:: Brief ::
From the line below that contains "Hautpflegeprodukte aller Art, insbesondere" to the line that contains "現役で塾の教室長をしている筆者(東京個別指導学院で", repeat every line exactly, both ends included, and nothing else.

:: Exercise inputs ::
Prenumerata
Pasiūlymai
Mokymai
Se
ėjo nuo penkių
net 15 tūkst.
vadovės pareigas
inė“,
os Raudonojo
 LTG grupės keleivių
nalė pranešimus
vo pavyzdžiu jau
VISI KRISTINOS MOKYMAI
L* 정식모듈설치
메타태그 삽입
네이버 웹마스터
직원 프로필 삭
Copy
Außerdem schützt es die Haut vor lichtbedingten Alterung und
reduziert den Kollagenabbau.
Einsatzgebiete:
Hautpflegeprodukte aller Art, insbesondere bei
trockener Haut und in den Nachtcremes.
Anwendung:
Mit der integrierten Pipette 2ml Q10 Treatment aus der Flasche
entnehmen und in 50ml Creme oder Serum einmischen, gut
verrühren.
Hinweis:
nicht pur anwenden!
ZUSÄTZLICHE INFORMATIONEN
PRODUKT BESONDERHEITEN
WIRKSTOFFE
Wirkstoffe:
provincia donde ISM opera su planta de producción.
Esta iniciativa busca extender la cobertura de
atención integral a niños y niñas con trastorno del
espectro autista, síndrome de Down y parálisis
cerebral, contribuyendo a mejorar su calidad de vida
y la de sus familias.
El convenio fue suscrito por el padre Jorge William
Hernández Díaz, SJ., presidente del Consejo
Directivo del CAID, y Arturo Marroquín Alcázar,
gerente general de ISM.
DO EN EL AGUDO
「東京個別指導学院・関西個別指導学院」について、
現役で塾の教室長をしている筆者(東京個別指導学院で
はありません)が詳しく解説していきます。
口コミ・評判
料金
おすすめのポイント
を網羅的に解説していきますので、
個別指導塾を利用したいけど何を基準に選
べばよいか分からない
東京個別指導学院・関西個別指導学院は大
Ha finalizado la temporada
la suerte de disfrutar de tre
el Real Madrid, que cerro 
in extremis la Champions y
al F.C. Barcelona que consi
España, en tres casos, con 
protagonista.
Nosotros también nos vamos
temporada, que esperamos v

:: Expected output ::
Hautpflegeprodukte aller Art, insbesondere bei
trockener Haut und in den Nachtcremes.
Anwendung:
Mit der integrierten Pipette 2ml Q10 Treatment aus der Flasche
entnehmen und in 50ml Creme oder Serum einmischen, gut
verrühren.
Hinweis:
nicht pur anwenden!
ZUSÄTZLICHE INFORMATIONEN
PRODUKT BESONDERHEITEN
WIRKSTOFFE
Wirkstoffe:
provincia donde ISM opera su planta de producción.
Esta iniciativa busca extender la cobertura de
atención integral a niños y niñas con trastorno del
espectro autista, síndrome de Down y parálisis
cerebral, contribuyendo a mejorar su calidad de vida
y la de sus familias.
El convenio fue suscrito por el padre Jorge William
Hernández Díaz, SJ., presidente del Consejo
Directivo del CAID, y Arturo Marroquín Alcázar,
gerente general de ISM.
DO EN EL AGUDO
「東京個別指導学院・関西個別指導学院」について、
現役で塾の教室長をしている筆者(東京個別指導学院で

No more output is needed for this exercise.